### TEXTO FUENTE ###

El arrabalero, por lo demás, es cosa tan sin alma y fortuita que las dos clásicas figuraciones literarias de nuestro suburbio pudieron llevarse a cabo sin él. Ni el entrerriano decidor José Sixto Álvarez ni el entrerriano un poco chacotón y un poco triste que en todos los recuerdos de Palermo sigue colaborando, el ya genial muchacho Carriego, le dieron su favor. Ambos supieron el dialecto lunfardo y lo soslayaron: Álvarez, en sus Memorias de un vigilante, publicadas el año noventa y siete, dilucidó muchas de sus palabras y giros; Carriego se entretuvo en alguna décima en broma y se desentendió de firmarla. Lo cierto es que entre los dos opinaron que ni para las diabluras de la gracia criolla ni para la recatada piedad, el lunfardo es bueno. Tampoco don Francisco A. Sicardi, en ese su infinito y barroso y huracanado Libro extraño, se sirvió de él.
Sin embargo, ¿a qué alegar ejemplos ilustres? El pueblo de Buenos Aires —nada sospechoso, como es, de remilgos de casticismo— jamás versificó en esa jerga. Las milongas, que fueron la obradora y díscola voz de los compadritos, nunca la frecuentaron. Eso es natural, puesto que una cosa fueron los compadres de barrio —el cuarteador, obrero o carnicero que apuntalaba esquinas por esas calles de Balvanera o por Monserrat— y otra los forajidos que matreriaban por el bajo de Palermo o hacia la Quema. Los primeros tangos, los antiguos tangos dichosos, nunca sobrellevaron letra lunfarda: afectación que la novelera tilinguería actual hace obligatoria y que los llena de secreteo y de falso énfasis. Cada tango nuevo, redactado en el sedicente idioma popular, es un acertijo, sin que le falten las diversas lecciones, los corolarios, los lugares oscuros y la documentada discusión de comentadores. Esa tiniebla es lógica; el pueblo no precisa añadirse color local; el simulador trasueña que lo precisa y es costumbre que se le vaya la mano en la operación. Alma orillera y vocabulario de todos, hubo en la vivaracha milonga; cursilería internacional y vocabulario forajido hay en el tango.

### DATOS PROPORCIONADOS ###

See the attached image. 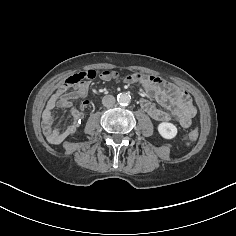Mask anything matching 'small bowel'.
Returning <instances> with one entry per match:
<instances>
[{
  "mask_svg": "<svg viewBox=\"0 0 236 236\" xmlns=\"http://www.w3.org/2000/svg\"><path fill=\"white\" fill-rule=\"evenodd\" d=\"M81 77V80H78ZM95 77V71L88 70L67 77L59 89L47 101L42 114V129L46 139L52 144H59L67 137L76 132L84 117L83 110L90 108L93 103L90 100H83L80 108L72 106V101L84 98L89 90V83L86 80ZM104 79L108 77L102 75ZM127 83H140L149 96L154 97L164 108L156 107L150 100L142 99V109L154 120L166 122L174 119L178 124L187 128L191 125L192 118L196 114V108L187 92L176 87L169 81L157 77L140 75L137 81ZM56 108L66 109L71 118V123L63 127H54L55 118L53 111Z\"/></svg>",
  "mask_w": 236,
  "mask_h": 236,
  "instance_id": "c3829d8e",
  "label": "small bowel"
}]
</instances>
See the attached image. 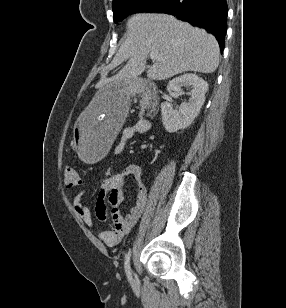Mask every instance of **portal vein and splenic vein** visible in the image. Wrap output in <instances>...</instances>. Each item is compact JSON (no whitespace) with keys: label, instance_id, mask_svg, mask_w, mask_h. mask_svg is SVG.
<instances>
[{"label":"portal vein and splenic vein","instance_id":"obj_1","mask_svg":"<svg viewBox=\"0 0 286 308\" xmlns=\"http://www.w3.org/2000/svg\"><path fill=\"white\" fill-rule=\"evenodd\" d=\"M149 56H150L151 59H154V60H159V59L162 58L157 50L151 51Z\"/></svg>","mask_w":286,"mask_h":308}]
</instances>
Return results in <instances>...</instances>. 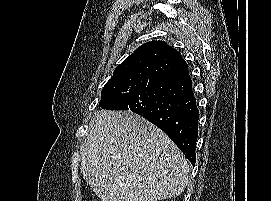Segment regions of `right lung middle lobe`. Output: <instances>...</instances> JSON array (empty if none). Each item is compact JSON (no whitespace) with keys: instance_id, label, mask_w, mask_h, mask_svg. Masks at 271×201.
<instances>
[{"instance_id":"right-lung-middle-lobe-1","label":"right lung middle lobe","mask_w":271,"mask_h":201,"mask_svg":"<svg viewBox=\"0 0 271 201\" xmlns=\"http://www.w3.org/2000/svg\"><path fill=\"white\" fill-rule=\"evenodd\" d=\"M151 79L149 69L134 70L113 75L101 92L99 105L107 110H119L128 97L142 93Z\"/></svg>"}]
</instances>
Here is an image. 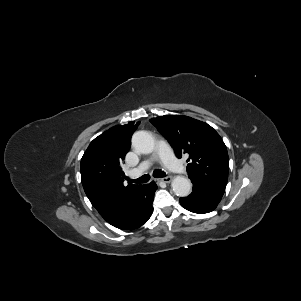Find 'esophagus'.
<instances>
[{
	"label": "esophagus",
	"instance_id": "esophagus-1",
	"mask_svg": "<svg viewBox=\"0 0 301 301\" xmlns=\"http://www.w3.org/2000/svg\"><path fill=\"white\" fill-rule=\"evenodd\" d=\"M159 181L164 182V183H170L172 181V178L170 176L161 178Z\"/></svg>",
	"mask_w": 301,
	"mask_h": 301
}]
</instances>
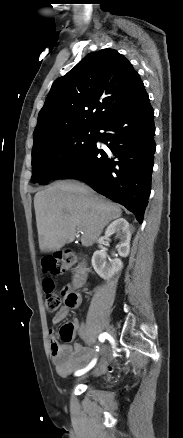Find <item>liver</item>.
<instances>
[{
	"instance_id": "1",
	"label": "liver",
	"mask_w": 183,
	"mask_h": 438,
	"mask_svg": "<svg viewBox=\"0 0 183 438\" xmlns=\"http://www.w3.org/2000/svg\"><path fill=\"white\" fill-rule=\"evenodd\" d=\"M41 252L60 250L82 232L83 246H91L105 226L121 216L120 207L75 180L57 181L34 196Z\"/></svg>"
}]
</instances>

###

CONSIGNAS DEL EJERCICIO:
[1] Reescribe en forma de lista el párrafo del texto sobre el lunfardo que comienza con «El arrabalero, por lo demás» y conserva sus datos principales.
[2] Indica si cada afirmación concuerda con el texto sobre el lunfardo. Responde sí o no y cita literalmente las palabras que lo deciden.
(a) Los primeros tangos llevaban letra lunfarda.
(b) Las milongas fueron la voz de los compadritos.
(c) Memorias de un vigilante se publicó el año noventa y siete.
[3] Prosigue el texto sobre el lunfardo a partir de su última oración.

RESPUESTAS:
[1]
- El arrabalero es algo sin alma y fortuito, y las dos clásicas figuraciones literarias del suburbio se hicieron sin él.
- José Sixto Álvarez y Carriego, ambos entrerrianos, conocieron el dialecto lunfardo y lo soslayaron.
- Álvarez explicó muchas de sus palabras y giros en Memorias de un vigilante, publicadas el año noventa y siete.
- Carriego lo usó en alguna décima en broma y no quiso firmarla.
- Los dos opinaron que el lunfardo no sirve ni para las diabluras de la gracia criolla ni para la recatada piedad.
- Francisco A. Sicardi tampoco se sirvió de él en su Libro extraño.

[2]
(a) No: «Los primeros tangos, los antiguos tangos dichosos, nunca sobrellevaron letra lunfarda».
(b) Sí: «Las milongas, que fueron la obradora y díscola voz de los compadritos».
(c) Sí: «en sus Memorias de un vigilante, publicadas el año noventa y siete».

[3]
No insistiré. Si la causa es buena y está previamente ganada, la acumulación de pruebas es una costumbre dañina y hace de la adquirida o recuperada verdad, un lugar común. Desertar porque sí de la casi universalidad del idioma, para esconderse en un dialecto chucaro y receloso —jerga aclimatada en la infamia, jerigonza carcelaria y conventillera que nos convertiría en hipócritas al revés, en hipócritas de la malvivencia y de la ruindad— es proyecto de malhumorados y rezongones. Ese programa de trágica pequeñez fue declinado ya por De Vedia, por Miguel Cané, por Quesada, por Costa Álvarez, por Groussac. ¿Se rechazará la carabela en nombre de la jangada?, hizo como que preguntaba este último, con ejercitada ironía.
Ahora quiero olvidarme del arrabalero y paso a comentar una distinta equivocación, la que postula lo perfecto de nuestro idioma y la impía inutilidad de refaccionarlo. Su mayor y solo argumento consta de las sesenta mil palabras que nuestro diccionario, el de los españoles, registra. Yo insinúo que esa superioridad numérica es ventaja aparencial, no esencial, y que el solo idioma infinito —el de las matemáticas— se basta con una docena de signos para no dejarse distanciar por número alguno. Es decir, el diccionario algorítmico de una página —con los guarismos, las rayitas, las crucecitas— es, virtualmente, el más acaudalado de cuantos hay. La numerosidad de representaciones es lo que importa, no la de signos. Ésta es superstición aritmética, pedantería, afán de coleccionista y de filatero. Es sabido que el obispo anglicano Wilkins, el más inteligente utopista en trances de idioma que pensó nunca, planeó un sistema de escritura internacional o simbología que con sólo dos mil cuarenta signos sobre papel pentagramado, sabía inventariar cualquier realidad. Esa su música silenciosa, claro es, no comportaba obligatoriamente ningún sonido. Ésa es ventaja máxima y qué más quisiera yo que hablar de ella, pero la sedicente riqueza del castellano debe, ahora, atarearme.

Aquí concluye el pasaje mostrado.